"As we approach the speed of light, everything around us slows down."
OK; yet it is not as simple as that, is it?
What do we mean when we say: "As we approach the speed of light..."
The speed of light relative to what?
For in our own individual frame of reference, the tool that we use to measure Spacetime from, we are at rest. We do not move relative to Spacetime, cannot know how or if we are moving as we have no way of determining or defining a state of rest for the Spacetime.
We can only measure our movement relative to other bodies - or rather, their movement relative to us - for we are at rest!
The only movement we know relative to Spacetime is that of light (electromagnetic radiation): because we know by experiment that light always travels at 'c'.
But how can that be? What does that mean? How can light move at the same speed relative to any observer?
Well the answer is very simple...
Light travels between Spacetime events. Locations in Spacetime at moments in time.
Each event is fixed and unique.
And, as the reference frame we are measuring from is at rest, as we measure it, in Spacetime, each event occurs at a fixed location, only the coordinates vary from frame to frame.
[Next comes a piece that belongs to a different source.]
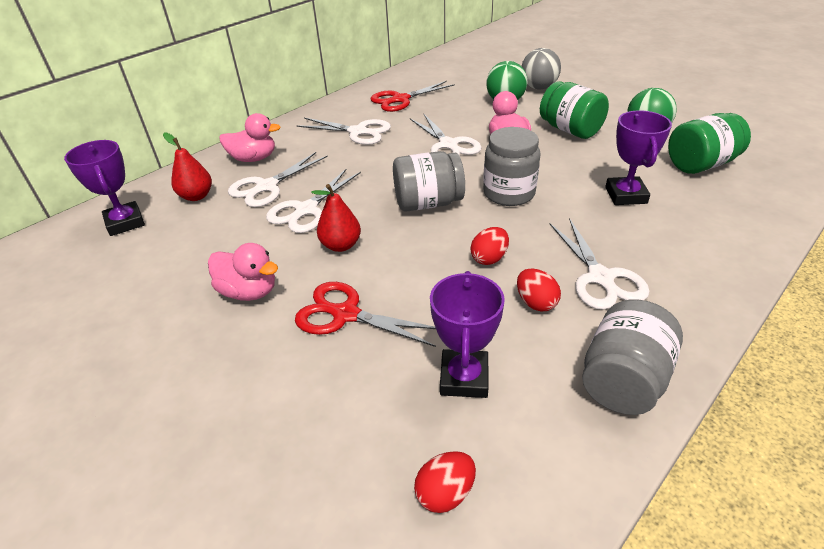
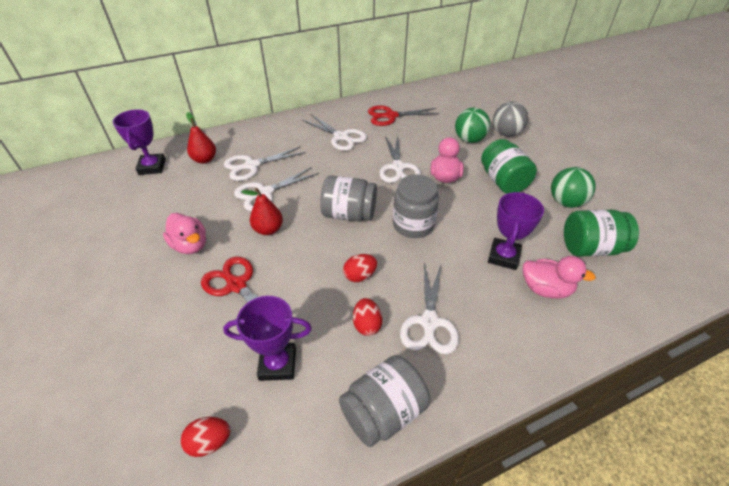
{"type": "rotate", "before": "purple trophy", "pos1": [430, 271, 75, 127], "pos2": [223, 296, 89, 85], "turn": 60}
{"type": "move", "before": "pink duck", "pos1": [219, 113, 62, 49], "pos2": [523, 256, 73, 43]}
And as when we are measuring events there can be no movement (movement is change of location - and events are fixed - over time - and as events are fixed in time) and if what we are measuring is not moving there can be no time dilation or length contraction...
So light travels between events, whose only difference between frames of reference are their coordinates relative to the frame in question, Light always travels the same distance over the same time, regardless of the frame we use.
Therefore 'c' is the same whichever frame it is measured in.